A pastor in the Seventh Day Adventist Church has been found guilty of genocide by the International Criminal Tribunal for Rwanda.

Seventy-eight-year-old Elizaphan Ntakirutimana is the first church leader to be found guilty of genocide by the tribunal and was sentenced to 10 years in jail.

The judges said they took into account his previous good character and also his current frail health.

The tribunal based in Arusha, Tanzania, heard that the pastor had personally driven Hutu attackers to places where Tutsis had taken refuge.

His son, Doctor Gerard Ntakirutimana, was sentenced to 25 years' imprisonment for murdering Tutsi civilians.

Up to a million people are said to have been killed in a series of massacres by Hutu extremist militias against Rwanda's Tutsi minority in 1994.

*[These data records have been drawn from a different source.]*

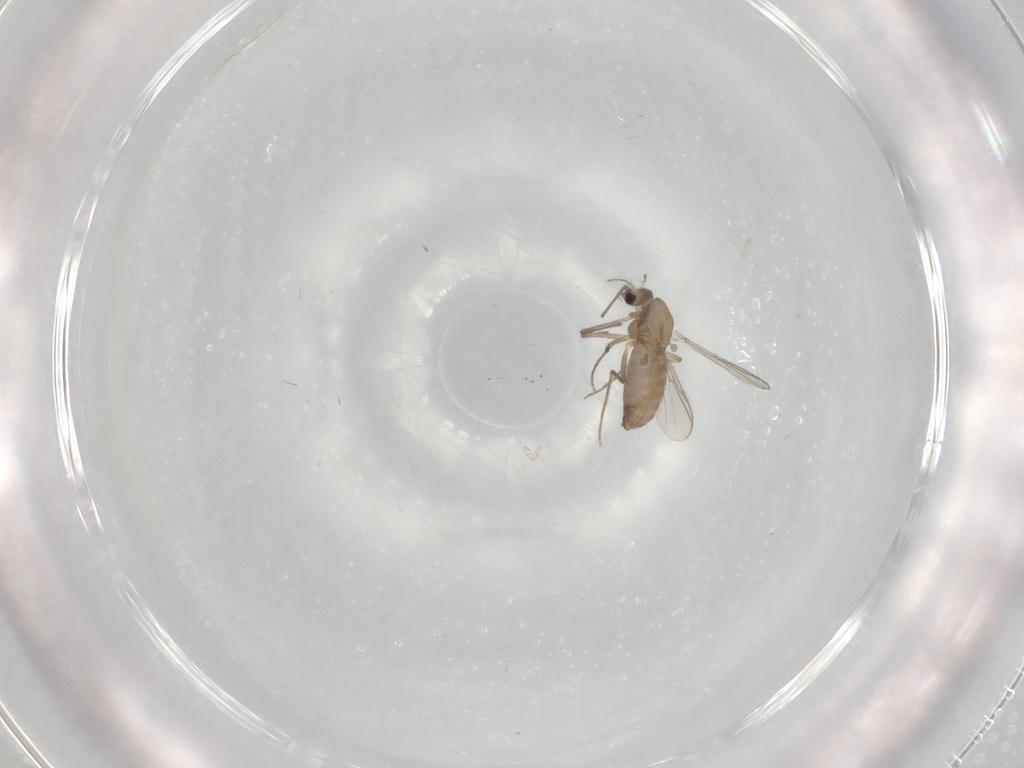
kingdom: Animalia
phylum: Arthropoda
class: Insecta
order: Diptera
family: Chironomidae
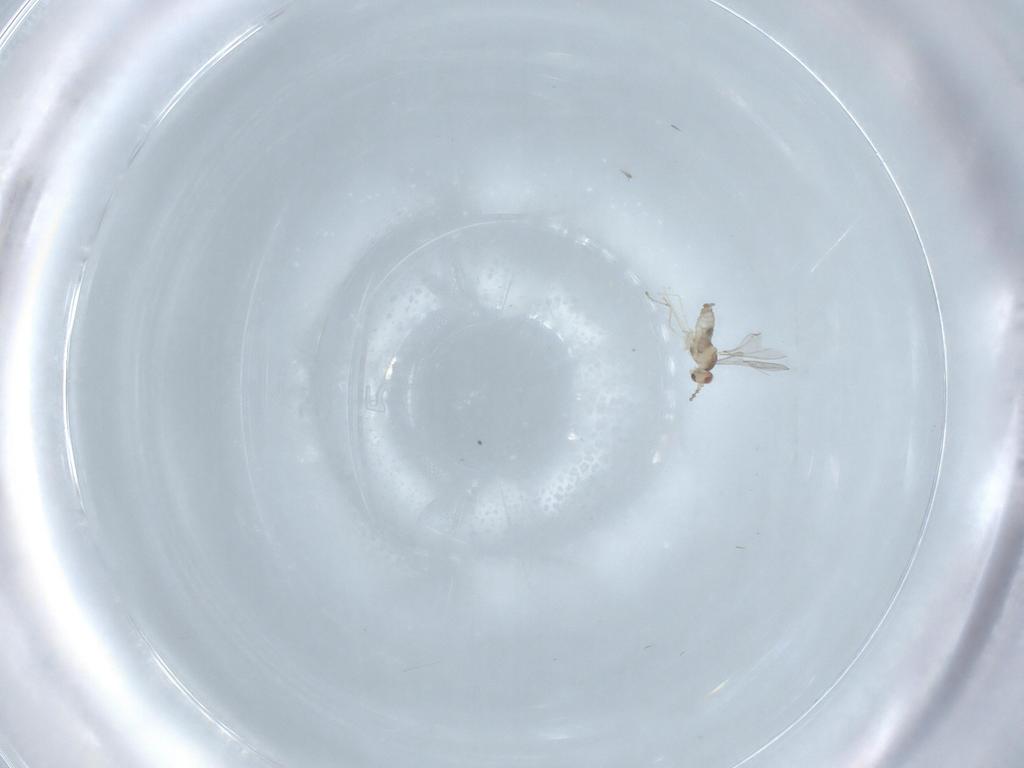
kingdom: Animalia
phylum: Arthropoda
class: Insecta
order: Diptera
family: Cecidomyiidae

The pastor and his son, who pleaded not guilty to all charges, are the ninth and tenth people to be convicted by the court since its creation in November 1994.


Prosecutors said that Pastor Ntakirutimana and his son actively participated in the mass slaughter in western Rwanda.

In one notorious incident, Tutsis who had taken shelter in a church and hospital complex sent a letter to the pastor.

It begged him as a man of God to help.

We wish to inform you, the letter said, that tomorrow, we will be killed with our families.

Mr Ntakirutimana's response was that the unarmed men, women and children should prepare for death.

Soon after, Hutu militias attacked - accompanied by the pastor and his son.

Of the hundreds who had sought shelter, only a few survived.

The pastor himself fled to the United States after the genocide.

Legal battle

After an extended legal battle, he was eventually extradited to Arusha.

He and his son deny all the charges.

They say they had already left the area before the killing started.

The pastor's defence at the tribunal was conducted by a former US attorney general, Ramsey Clark.